The stellar wind is often channelled into two oppositely directed streams, known as a bipolar outflow, due to the presence of an extensive, flattened circumstellar disc surrounding the protostar. It is this ring of dusty material that is thought to give rise to planets and a few of these discs have in fact been photographed by the Hubble Space Telescope whilst looking deep into the heart of the Orion Nebula.

It can take up to ten million years before the centre of a protostar becomes hot enough (15 million degrees C) for nuclear fusion reactions to commence and for a star to be born. It now becomes stable, no longer varying in brightness, with the gravitational contraction being balanced by the outward pressure created by the nuclear fusion from within the star.

Some protostars are too small to generate the high temperatures required for nuclear fusions reactions to occur; these failed stars are known as brown dwarfs, which are in fact no more than very large and very hot gas planets. Stars range in size from the smallest at about 8% the size of our Sun – these are relatively cool – all the way up to very massive, extremely hot stars, 80 to 100 times the size of our Sun.



The clouds of gas and dust from which these stars formed, start to glow red, green and blue, energised by the hot, newly born stars and result in the beautiful nebulae that pepper the sky.

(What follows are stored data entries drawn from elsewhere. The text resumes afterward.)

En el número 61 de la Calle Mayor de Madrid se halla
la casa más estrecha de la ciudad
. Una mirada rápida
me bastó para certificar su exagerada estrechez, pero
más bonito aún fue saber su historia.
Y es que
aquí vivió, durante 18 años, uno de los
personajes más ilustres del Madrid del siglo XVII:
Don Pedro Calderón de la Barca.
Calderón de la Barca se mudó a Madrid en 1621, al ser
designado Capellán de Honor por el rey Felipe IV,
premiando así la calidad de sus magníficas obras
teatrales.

The Hubble Space Telescope has taken some wonderful photographs of these star nurseries. The Eagle Nebula (the photograph of which is known as the ‘Pillars of Creation’) is one such place. Here we see long fingers of gas, which have been sculpted by the intense radiation of young, hot stars that were born nearby. The gas is gradually being ‘boiled’ away into space, slowly revealing newly born stars emerging from their dark cocoons.

No star is born in isolation so the eventual outcome of a collapsing gas and dust cloud will be groups of stars of varying sizes that have been born at the same time. These so called open star clusters are found in the spiral arms of the Milky Way, as it is here that large amounts of gas abound.

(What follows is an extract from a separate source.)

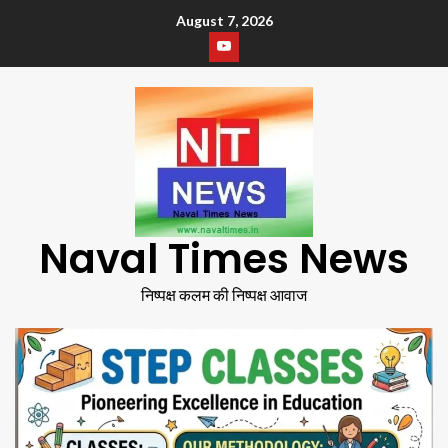
August 7, 2026
Naval Times News
निष्पक्ष कलम की निष्पक्ष आवाज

A great example currently visible is the Beehive Cluster or M44 in the constellation of Cancer, which is thought to be two colliding clusters. It is quite easy to find as the planet Saturn is currently shining brightly right next to it. Other clusters you may want to try to see using a telescope are M67, also in Cancer and M35 in Gemini. Even most of the stars of The Plough (Ursa Major) are thought to be a cluster of stars, as they all appear to move in the same direction through space.
All open star clusters are relatively young because they would have otherwise dispersed. Our Sun is now middle aged but it would once have been part of a cluster, perhaps together with Alpha Centauri.